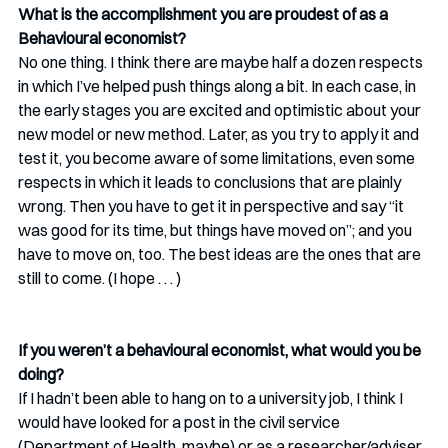
What is the accomplishment you are proudest of as a 
Behavioural economist?
No one thing. I think there are maybe half a dozen respects 
in which I’ve helped push things along a bit. In each case, in 
the early stages you are excited and optimistic about your 
new model or new method. Later, as you try to apply it and 
test it, you become aware of some limitations, even some 
respects in which it leads to conclusions that are plainly 
wrong. Then you have to get it in perspective and say “it 
was good for its time, but things have moved on”; and you 
have to move on, too. The best ideas are the ones that are 
still to come. (I hope . . . )
If you weren’t a behavioural economist, what would you be 
doing?
If I hadn’t been able to hang on to a university job, I think I 
would have looked for a post in the civil service 
(Department of Health, maybe) or as a researcher/adviser 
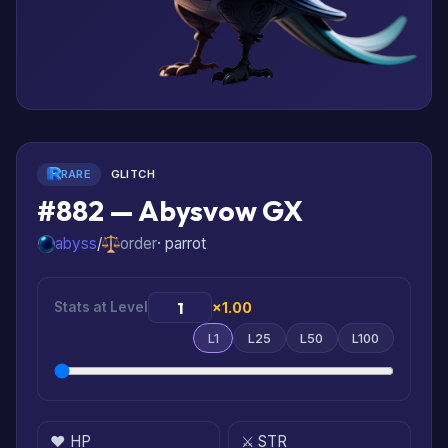
RARE
GLITCH
#882 — Abysvow GX
abyss
/
order
· parrot
Stats at Level
×1.00
L1
L25
L50
L100
❤️ HP
⚔️ STR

▸ **WHAT IS REQUIRED**: Omit the pictures, then set down all the remaining data exactly as given.

▸ **RESULT OF THE EXERCISE**:
What is the accomplishment you are proudest of as a 
Behavioural economist?
No one thing. I think there are maybe half a dozen respects 
in which I’ve helped push things along a bit. In each case, in 
the early stages you are excited and optimistic about your 
new model or new method. Later, as you try to apply it and 
test it, you become aware of some limitations, even some 
respects in which it leads to conclusions that are plainly 
wrong. Then you have to get it in perspective and say “it 
was good for its time, but things have moved on”; and you 
have to move on, too. The best ideas are the ones that are 
still to come. (I hope . . . )
If you weren’t a behavioural economist, what would you be 
doing?
If I hadn’t been able to hang on to a university job, I think I 
would have looked for a post in the civil service 
(Department of Health, maybe) or as a researcher/adviser 
RARE
GLITCH
#882 — Abysvow GX
abyss
/
order
· parrot
Stats at Level
×1.00
L1
L25
L50
L100
❤️ HP
⚔️ STR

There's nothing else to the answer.